Everyone who gets involved with child sex-abuse cases - victims, attorneys, investigators and reporters assigned to cover the story - goes on trial with the defendants, a panel of experts said Tuesday night.
And because child sex-abuse cases are extraordinary in their sensitivity and enormity, the panelists said, all those involved need to reassess their individual and professional responses to them.Assembled to discuss the documentary video on the McMartin Preschool case and media responsibility in covering social issues, the panel included a child therapist, journalists, attorneys and an investigator.
The documentary, "After McMartin . . . Who Walks Point?" was produced by the Utah Media Arts Center and Independent Media Network. The film focused on another panel of experts as they dissected the aftermath of the McMartin Preschool case, the longest and most expensive trial in U.S. history.
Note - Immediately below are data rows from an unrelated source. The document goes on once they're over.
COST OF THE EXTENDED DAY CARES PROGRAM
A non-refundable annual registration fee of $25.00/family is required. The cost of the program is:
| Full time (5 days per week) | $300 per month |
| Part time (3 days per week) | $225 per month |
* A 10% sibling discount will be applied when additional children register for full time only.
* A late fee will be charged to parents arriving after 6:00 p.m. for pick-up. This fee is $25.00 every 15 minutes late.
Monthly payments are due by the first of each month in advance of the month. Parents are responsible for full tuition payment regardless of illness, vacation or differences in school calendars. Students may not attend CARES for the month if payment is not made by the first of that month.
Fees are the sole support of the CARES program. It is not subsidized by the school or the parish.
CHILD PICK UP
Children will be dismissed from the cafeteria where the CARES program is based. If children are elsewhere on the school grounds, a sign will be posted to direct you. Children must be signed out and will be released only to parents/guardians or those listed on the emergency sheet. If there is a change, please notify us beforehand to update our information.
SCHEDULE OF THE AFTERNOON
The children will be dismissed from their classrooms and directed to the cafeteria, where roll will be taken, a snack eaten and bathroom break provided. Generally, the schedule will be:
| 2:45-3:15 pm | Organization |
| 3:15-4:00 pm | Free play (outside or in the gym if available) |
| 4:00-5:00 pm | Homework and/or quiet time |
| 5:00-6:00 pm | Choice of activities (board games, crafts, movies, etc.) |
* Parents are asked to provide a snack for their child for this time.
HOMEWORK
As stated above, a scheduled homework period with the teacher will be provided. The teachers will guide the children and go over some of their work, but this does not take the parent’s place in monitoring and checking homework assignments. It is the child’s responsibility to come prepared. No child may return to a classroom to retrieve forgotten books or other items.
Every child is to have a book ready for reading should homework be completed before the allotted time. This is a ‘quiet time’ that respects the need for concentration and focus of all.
The case began in 1983 in Manhattan Beach, Calif. Its investigation and prosecution spanned seven years, cost at least $17.2 million, involved hundreds of charges, dozens of alleged child sex-abuse victims and seven defendants. It ended in acquittals or mistrials for the only two defendants charged after the preliminary hearing, Raymond Buckey, 32, and his mother, Peggy McMartin Buckey, 63.
Raymond Buckey was retried on 12 child-molestation counts. That trial ended in a hung jury. The Buckeys have filed multimillion-dollar lawsuits against Los Angeles County, the city of Manhattan Beach, Calif., news organizations and several public officials.
Jurors told reporters after the first trial that they believed the children had been molested, but that the prosecution didn't prove its case. Interviewing techniques used by therapists who were the first people to investigate the children's allegations seriously damaged the prosecution's case, jurors said.
Journalists also came under fire in the aftermath of the trials for their willingness to sensationalize the trials and use suspect information in their stories.
Tuesday night, the local panelists discussed what they have learned from the many mistakes made in the McMartin case.
David Hechler, an investigative reporter from New York City and a member of the panel filmed for the documentary, served as moderator and suggested that all the agencies and individuals involved should confront the implications of the recent upsurge in reports across the country of organized, ritual child sex abuse.
Hechler said that the allegations of ritual, Satanic child sex abuse need to be investigated either to expose or debunk them.
Reports of Satanic cults are not a new phenomenon. But few people want to talk about them publicly.
And, as Willie Draughon, an investigator with the attorney general's office, pointed out, "Satanic cults are not against the law - until they break the law."
Prosecutors will always focus on specific charges they believe they can prove in court. Journalists who become aware of the undercurrent of ritual abuse allegations have difficulty reporting them, however, because those allegations probably won't evolve into formal charges. Reporters must report on what is happening and not what isn't happening, panelists said.
Draughon suggested that reporters not try to cover ritual abuse with routine court reporting, but to examine it as a phenomenon on its own, and in that way, educate the public about the allegations in much the same way news stories opened the public's eyes to other types of child abuse.
"Ritual abuse today is where child sex abuse was 10 years ago," he said. "But are we ready to deal with it?"
The same problem exists with the emergent trend of child sex abuse perpetrated by juveniles, which Draughon said comprise roughly half the sex-abuse cases in Utah.
Others on the panel were Lois Collins of the Deseret News, Paul Rolly of The Salt Lake Tribune, Sheila Hamilton, KTVX News, Michael Rawson, KUTV News, Julie Bradshaw, a therapist with the Primary Children's Medical Center child-protection team, Assistant Attorney General Barbara Bearnson and defense attorney Brad Rich.